Objective → Recast the lines of every item below as a Markdown table with the columns Row and Line, giving each line a row number and omitting blank lines. Leave the pictures out of your answer.

[Stored entries]
|---|
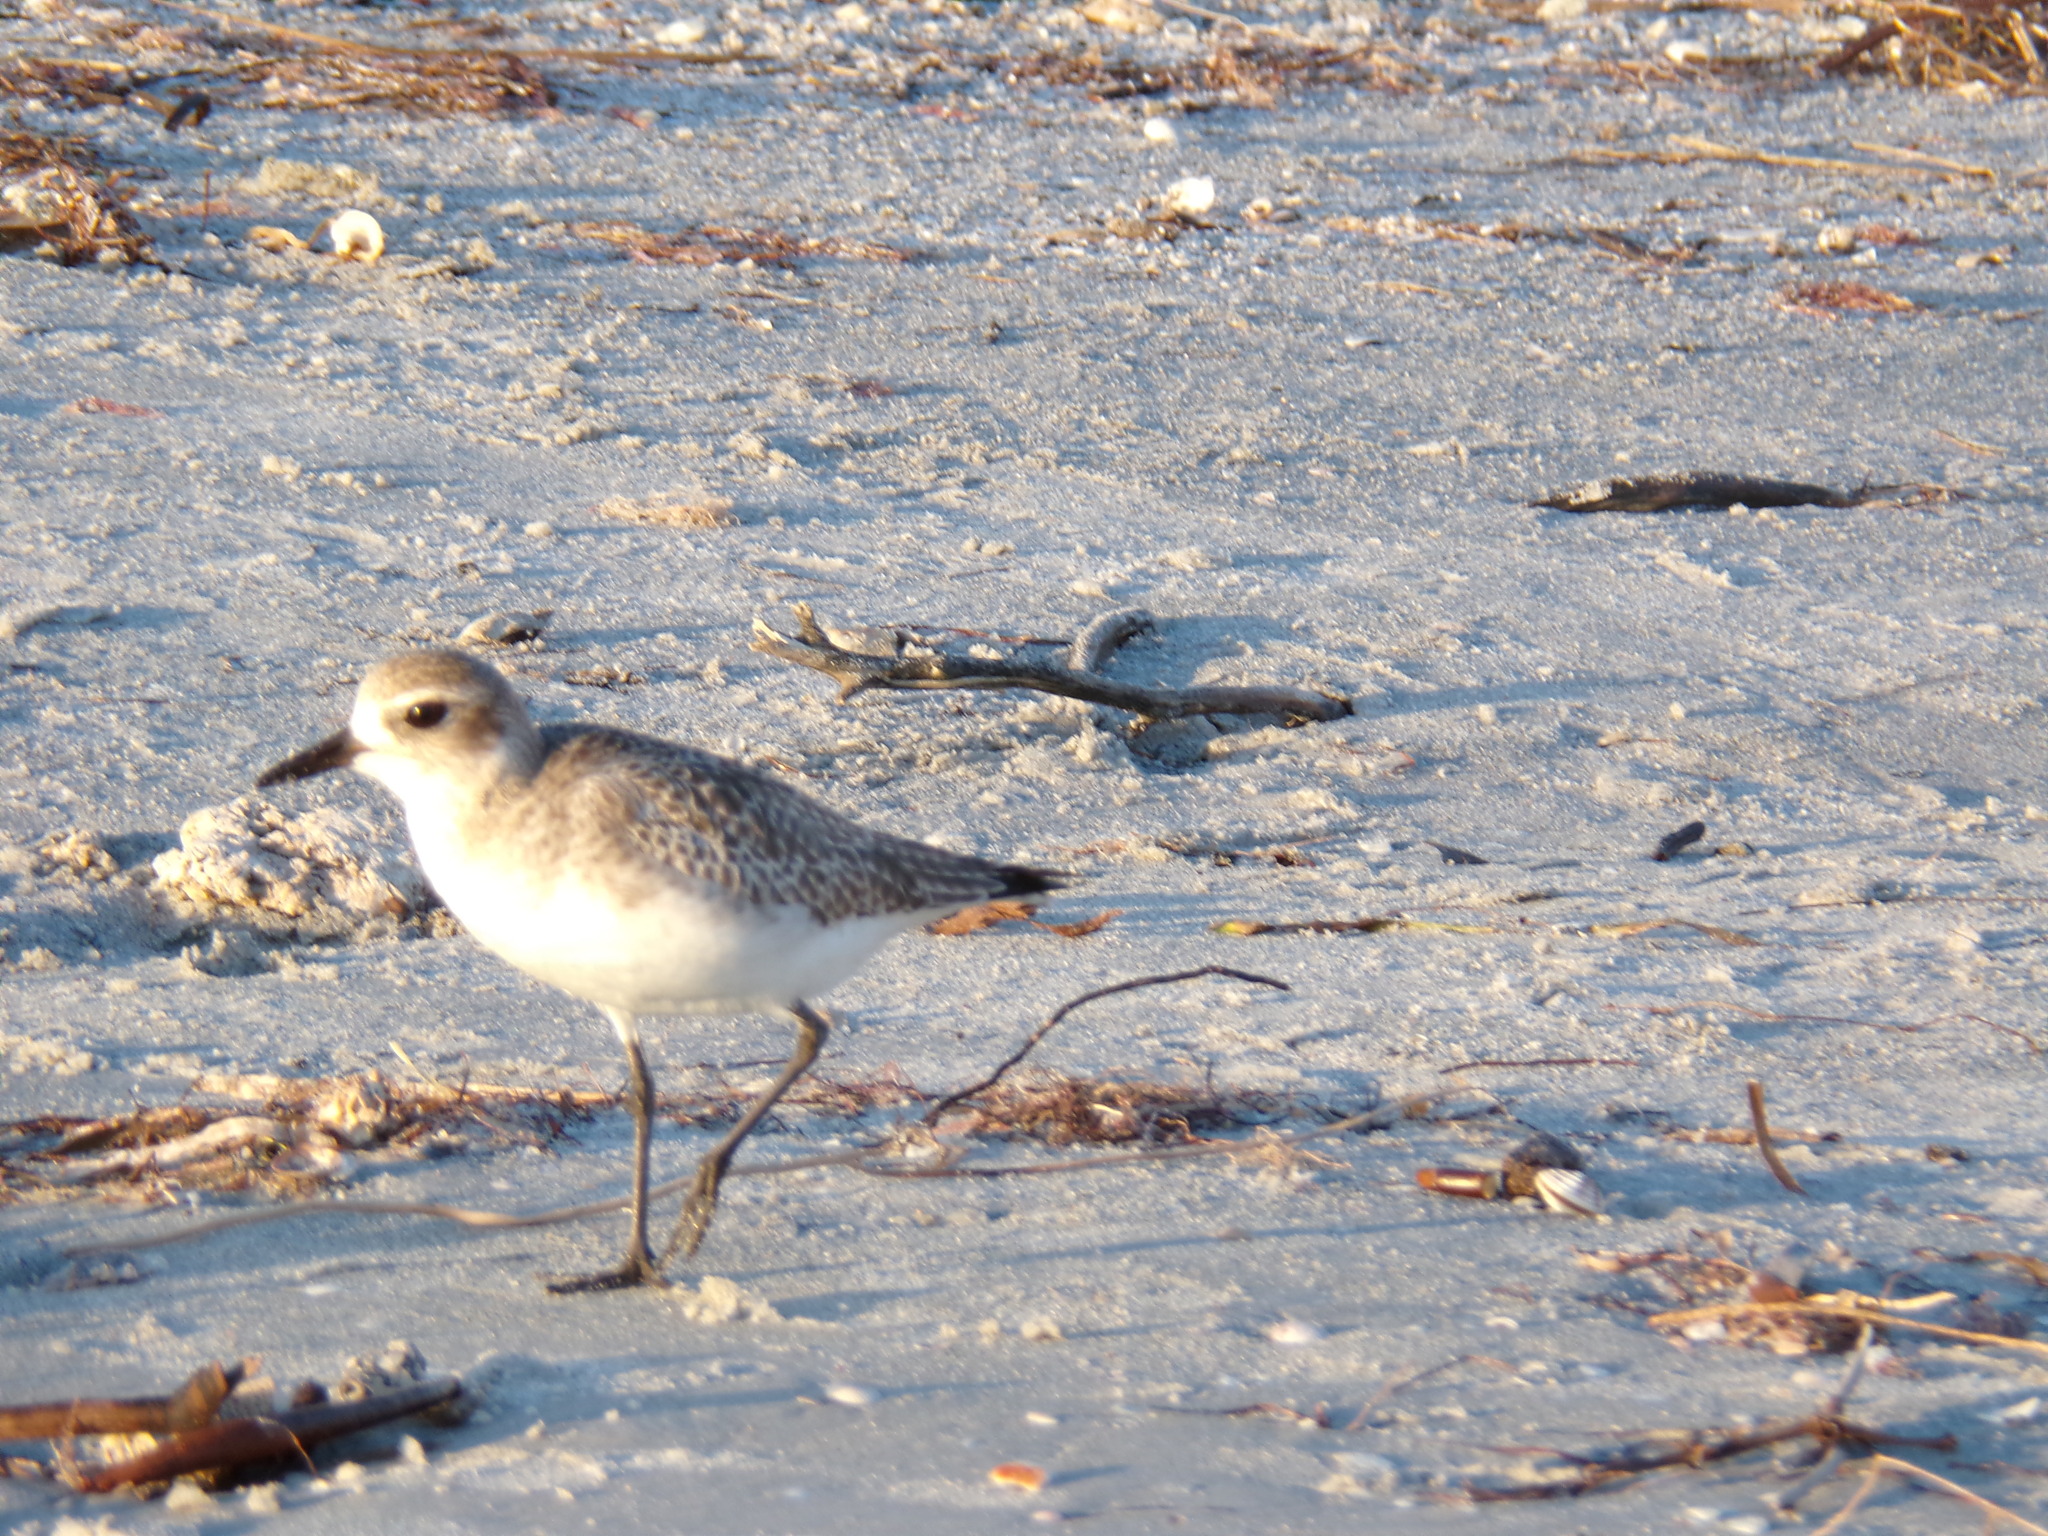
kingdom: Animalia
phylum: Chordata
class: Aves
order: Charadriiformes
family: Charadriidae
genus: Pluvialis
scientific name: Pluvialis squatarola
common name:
|---|
Exercise answer →
| Row | Line |
|---|---|
| 1 | kingdom: Animalia |
| 2 | phylum: Chordata |
| 3 | class: Aves |
| 4 | order: Charadriiformes |
| 5 | family: Charadriidae |
| 6 | genus: Pluvialis |
| 7 | scientific name: Pluvialis squatarola |
| 8 | common name: |